Let's write a rotation $r^k$ as $(k,0)$, and a reflection $r^ks$ as $(k,1)$, where $r$ is a rotation "one $n$-th" of a turn (couterclockwise, for definiteness). So if you have a square, $n = 4$ and $r$ is a $90$ degree rotation, if you have a triangle $n = 3$ and $r$ is a $120$ degree rotation. So for $D_3$, for example, the $240$ degree rotation is $(2,0)$. I'll call $r$ a "click".

We're going to make a group$^{\dagger}$ out of $\Bbb Z_n \times \{0,1\}$ in the following way. If we compose rotations, we "add the clicks":

$(k,0)\ast(k',0) = (k+k'\text{ (mod }n),0)$.

So next we'll set $(0,1)$ as our "basic flip" (about the $x$-axis, let's say, with our first vertex of the $n$-gon at $(1,0)$).

So now, we're going to modify our operation $\ast$ so that it also works with elements of the form $(k,1)$. We will set:

$(k,m) \ast (k',m') = (k+ (-1)^mk'\text{ (mod }n),m+m'\text{ (mod }2))$.

It should be clear that this agrees with our previous definition, when $m = m' = 0$.

So what does this mean, geometrically? We can think of this as something $(k',m') $ does after whatever $(k,m)$ does to our original position of the $n$-gon. What the rotations do is clear, they just move the $n$-gon around in $n$-ths of a circle. But what does $(k,1)$ "mean"?

Well, according to our definition above, we have:

$(k,0)\ast (0,1) = (k + (-1)^00 \text{ (mod }n),0+1\text{ (mod }2))$

$= (k + 0\text{ (mod }n), 1\text{ (mod }2)) = (k,1)$.

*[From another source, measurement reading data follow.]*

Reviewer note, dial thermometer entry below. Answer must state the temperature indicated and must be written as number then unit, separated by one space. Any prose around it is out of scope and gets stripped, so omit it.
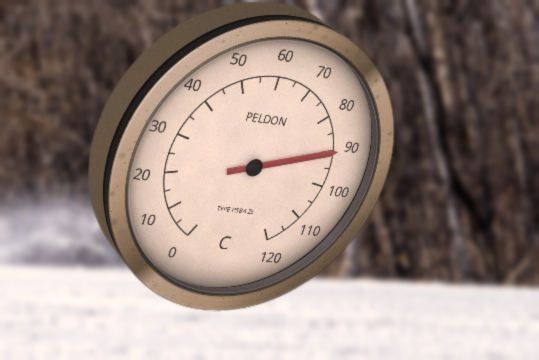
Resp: 90 °C
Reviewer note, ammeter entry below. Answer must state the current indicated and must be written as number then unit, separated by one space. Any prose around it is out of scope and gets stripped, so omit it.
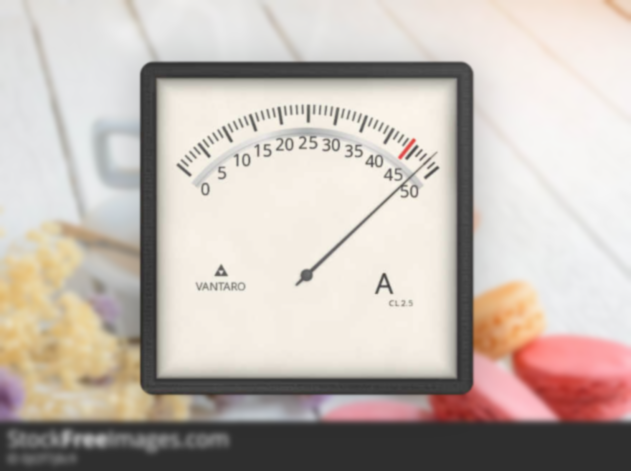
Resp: 48 A
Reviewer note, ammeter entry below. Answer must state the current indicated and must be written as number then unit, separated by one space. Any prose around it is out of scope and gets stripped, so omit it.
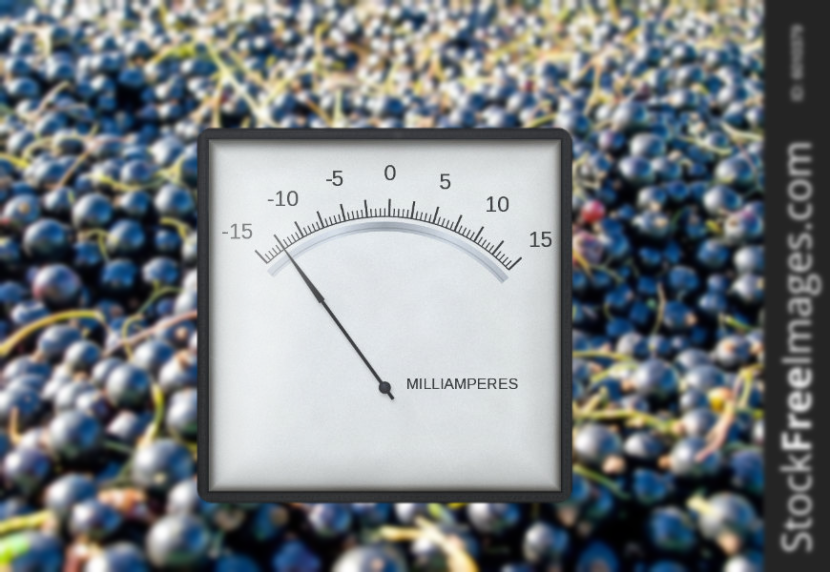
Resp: -12.5 mA
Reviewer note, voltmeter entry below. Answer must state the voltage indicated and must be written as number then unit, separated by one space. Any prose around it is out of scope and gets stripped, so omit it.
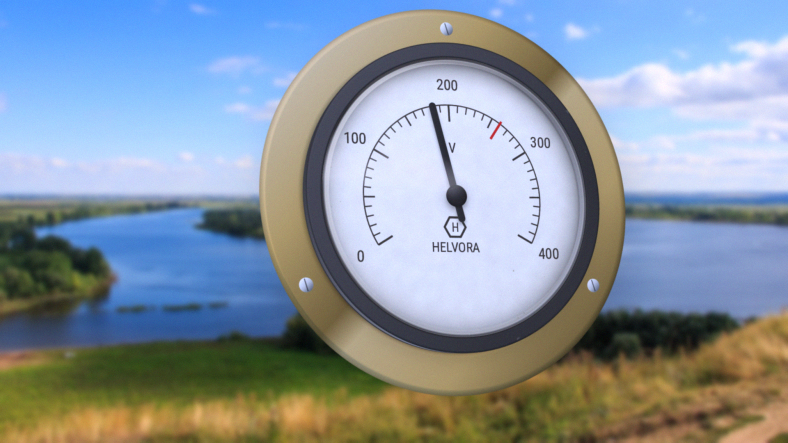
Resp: 180 V
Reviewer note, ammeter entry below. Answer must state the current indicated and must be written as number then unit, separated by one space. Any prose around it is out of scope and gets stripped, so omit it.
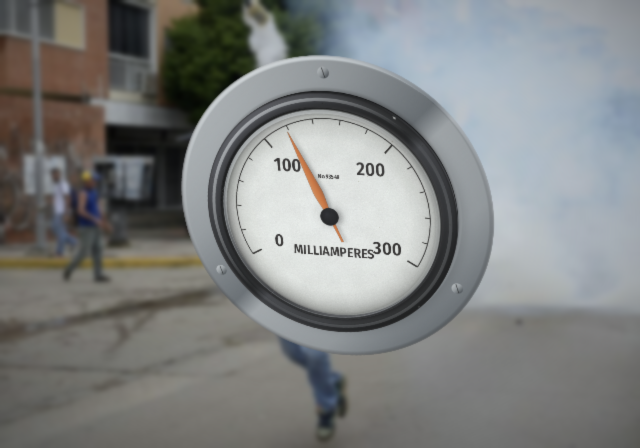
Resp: 120 mA
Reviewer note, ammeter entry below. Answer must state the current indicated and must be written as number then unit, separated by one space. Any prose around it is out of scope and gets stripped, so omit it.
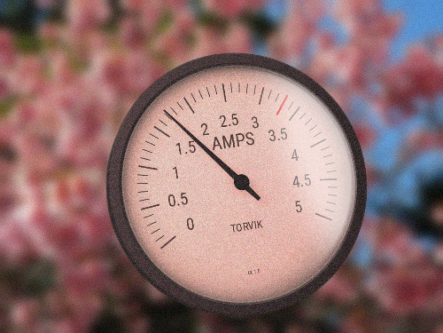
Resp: 1.7 A
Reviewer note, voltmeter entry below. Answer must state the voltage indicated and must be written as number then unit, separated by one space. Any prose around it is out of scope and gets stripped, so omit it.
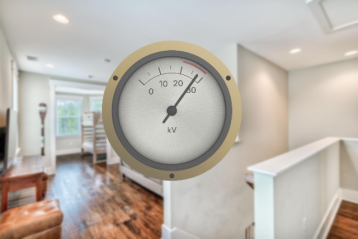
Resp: 27.5 kV
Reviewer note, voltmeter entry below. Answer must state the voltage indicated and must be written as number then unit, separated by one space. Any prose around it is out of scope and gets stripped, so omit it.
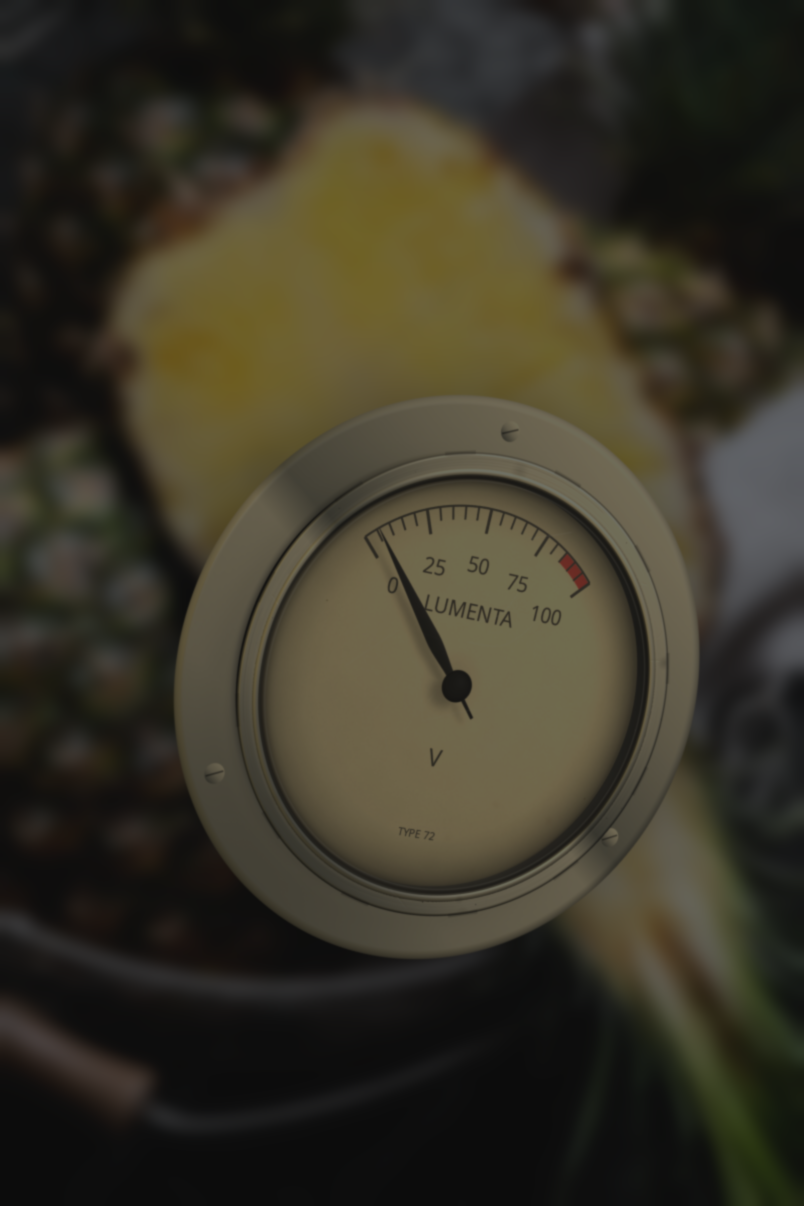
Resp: 5 V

So $(k,1)$ is a rotation, followed by a (horizontal) flip. So, if we have our first "action" as $(k,1)$, when we follow it by $(k',m')$, we have to reverse the sign of $k'$, because "flipping" changes our counter-clockwise rotation to clockwise rotation. In notation:

$(k,1)\ast(k',m') = (k - k'\text{ (mod }n),1+m'\text{ (mod }2))$

If $m' = 0$, this becomes:

$(k,1)\ast(k',0) = (k - k'(\text{ mod }n),1)$, which is still a reflection (note the $1$ in the second coordinate).

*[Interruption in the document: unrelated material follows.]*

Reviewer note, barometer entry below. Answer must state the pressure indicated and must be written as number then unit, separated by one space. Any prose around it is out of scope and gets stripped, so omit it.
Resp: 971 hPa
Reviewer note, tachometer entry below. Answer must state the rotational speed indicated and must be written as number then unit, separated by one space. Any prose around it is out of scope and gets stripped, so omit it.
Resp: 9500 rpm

And $(k,0)\ast (k',1) = (k,0)\ast((k',0)\ast(0,1)) = ((k,0)\ast(k',0))\ast(0,1)) = (k+k'\text{ (mod }n),1)$.

(You'll have to take my word for now $\ast$ is associative-you can try to prove it, but it's a bit arduous).

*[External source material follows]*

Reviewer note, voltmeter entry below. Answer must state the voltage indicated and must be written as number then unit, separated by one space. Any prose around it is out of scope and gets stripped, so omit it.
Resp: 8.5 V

And, at long last, the "answer" to your question:

$(k,1)\ast(k',1) = (k-k'\text{ (mod }n),1+1\text{ (mod }2)) = (k-k'\text{ (mod }n),0)$, which is a rotation (because, just like a light switch, two flips cancel each other out).

So you can think of $(k,m)$ as tracking two different states: a rotational state, and a flipped state. The presence of the $(-1)^m$ term in $\ast$ is to capture how flipping affects rotation.

$ ^{\dagger}$ Note: we haven't "shown" this actually forms a group. You'd have to show $\ast$ is associative, that $(0,0)$ is the identity, and that:

$(k,0)^{-1} = (n-k\text{ (mod }n),0)$

$(k,1)^{-1} = (k,1)$

I've also taken certain liberties writing the congruence class of an integer as that integer, to avoid a lot of extra brackets, and stuff.

Answer 5

A non-identity rotation leaves only one point fixed-the center of rotation. A reflection leaves only the axis of rotation fixed, while a reflection followed by a different reflection leaves only one point fixed-the intersection of the two axes of reflection , so it must be a rotation since only a rotation leaves a point fixed.